Could the polling company and their sponsors, the major networks (plus CNN and the Associated Press) have been this ignorant of what was happening in New York City? The results reported on local news outlets owned by the networks showed a 12% increase in turnout? That’s 54 points below the claimed urban increase of 66%.   New York is, after all, the headquarters of the television network poll sponsors and near the headquarters of the polling company.  Did they simply ignore these results in their haste to produce their version of the final exit poll the day after the election? And why wasn’t there any comment on the more than obvious disparity between the actual results for big cities, particularly on turnout, and the polling results they continued to show long after the certified vote count for big cities became available to everyone. This is a critical question addressing the integrity of the entire exit polling and reporting process for 2004.

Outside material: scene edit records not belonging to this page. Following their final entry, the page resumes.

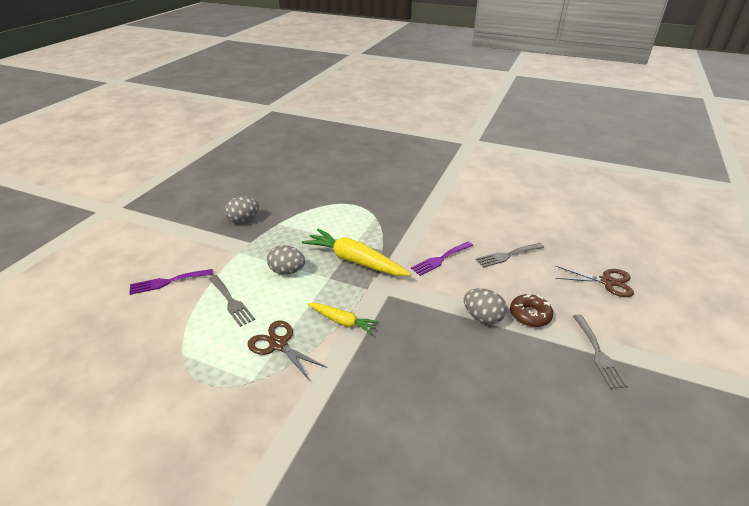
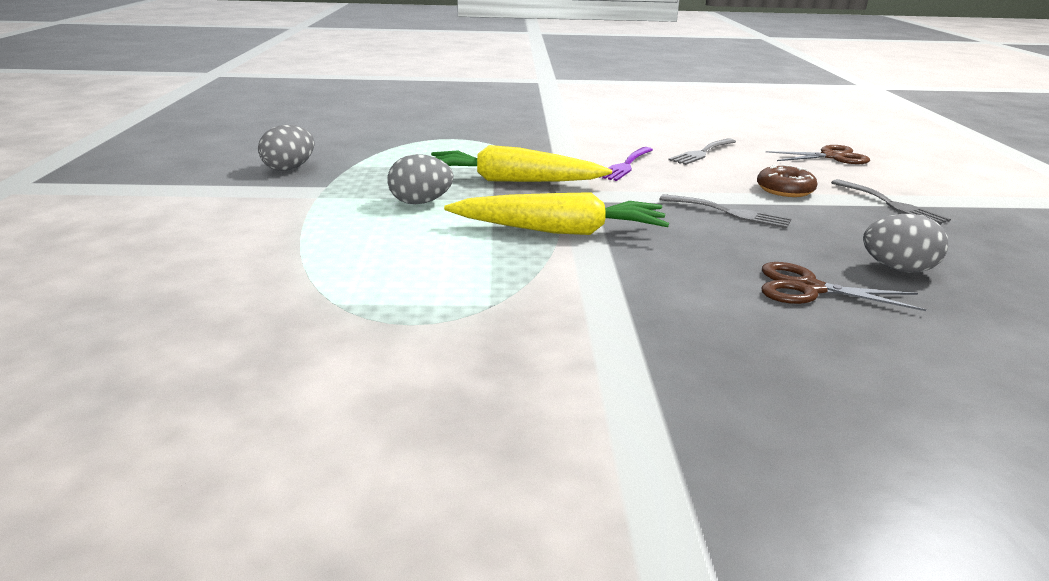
camera: 25 degrees left, 10 degrees down
(167, 282) = (219, 240): purple fork -> none
(231, 302) = (361, 241): grey fork -> grey fork (730, 213)
(278, 344) = (490, 265): brown scissors -> brown scissors (808, 288)
(342, 321) = (560, 231): yellow carrot -> yellow carrot, size x1.77
(482, 317) = (735, 199): grey egg -> grey egg (897, 269)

The Entire Narrative of the Election

Anaxarchos elaborates the first big error of the exit pollsters and network consortium

Anaxarchos:  “It seems to me that the most important implications of “Urban Legend” are these:

1) The entire narrative of the 2004 election is built on the foundation of the exit polls. There is virtually no other real-time source of data on who voted how, why, and where. Indeed as the critics of the use of exit polls for fraud detection have pointed out on many occasions, this voter survey is precisely what the exit polls are “intended” to provide, and why they are funded by the consortium of media outlets, the NEP. The Charlie Cook reference in your piece was typical. The Exits provided the sum total of the data behind his analysis of the election.”

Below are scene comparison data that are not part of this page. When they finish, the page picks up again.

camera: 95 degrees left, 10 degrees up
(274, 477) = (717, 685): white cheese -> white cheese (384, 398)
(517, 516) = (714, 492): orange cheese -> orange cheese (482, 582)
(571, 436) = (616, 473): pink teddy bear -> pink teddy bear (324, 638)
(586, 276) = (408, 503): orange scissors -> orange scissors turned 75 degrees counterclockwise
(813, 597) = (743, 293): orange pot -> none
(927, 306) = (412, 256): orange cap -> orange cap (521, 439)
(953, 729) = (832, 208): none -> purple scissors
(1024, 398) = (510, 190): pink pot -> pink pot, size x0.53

Based on the final exit poll two distinguished analysts, Charles Cook and Ruy Teixeira stuck their necks out in different directions. Cook called the Bush victory a display of political genius and immediately made a fundamental mistake. He claimed that defections from the Kerry camp by black, Latinos, and Jewish voters had done the trick for Bush. Had he examined the data available at the time, he would have known that there were only marginal changes in these groups. Teixeira was more precise as Anaxarchos points out:

Anaxarchos:  “Unfortunately, so committed was Teixeira to the impossibility of widespread election fraud, that he assumed that there was disconnect between urban data as the NEP defined “urban” and county data, with the observation that, “urban doesn’t mean urban and rural doesn’t mean rural”. Teixeira promised a detailed county analysis to reconcile the differences. Of course, no such “reconciliation” was forthcoming. My guess is that Teixeira, like Cook, underestimated the magnitude of the “reconciliation” that would be required and also underestimated the final turnout of the 2004 election which only further widened that gap.”

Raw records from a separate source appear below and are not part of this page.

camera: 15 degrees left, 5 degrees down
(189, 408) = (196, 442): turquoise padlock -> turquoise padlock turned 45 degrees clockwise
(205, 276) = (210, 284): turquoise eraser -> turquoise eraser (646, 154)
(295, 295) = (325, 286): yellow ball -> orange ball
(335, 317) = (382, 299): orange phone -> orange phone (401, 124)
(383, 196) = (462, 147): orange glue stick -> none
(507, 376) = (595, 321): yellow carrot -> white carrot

One of the most astute analysts, Cook, jumped to the self-informed conclusion that the Bush urban victory had to be due to a shift in ethnic voting. It’s easy to see why. He was unaware that the white big city vote increased from five million in 2000 to nine million in 2004. We can suppose that it never occurred to him that such a thing could or would happen.   Why would we expect him to check the exit turnout rate against actual city voting totals?

Teixeira’s response and follow up are even more perplexing. He’s the author of The Emerging Democratic Majority and a recognized polling expert. After dropping his confusion of terms argument, he promised a county analysis to show how Bush won, a common response of establishment Democrats. But he never produced the study? Why? Maybe he stared into the abyss and the abyss stared right back.

He dismissed claims of fraud based on exit poll analysis by writing “… it is possible that the magnitude of these corrections has been greater than normal.”  That depends on what your definition of normal is.  What’s normal about increasing turnout by a factor of four (16% actual to 66% claimed) to achieve an absurd result?  The basis for the urban data correction (actual city results) was available when he made this statement.  Had he bothered to look? We’d like to hear from him on this and the questions we outlined clearly in the original article (presuming he’s given up his role as a Democratic apologist for questions about Bush election integrity).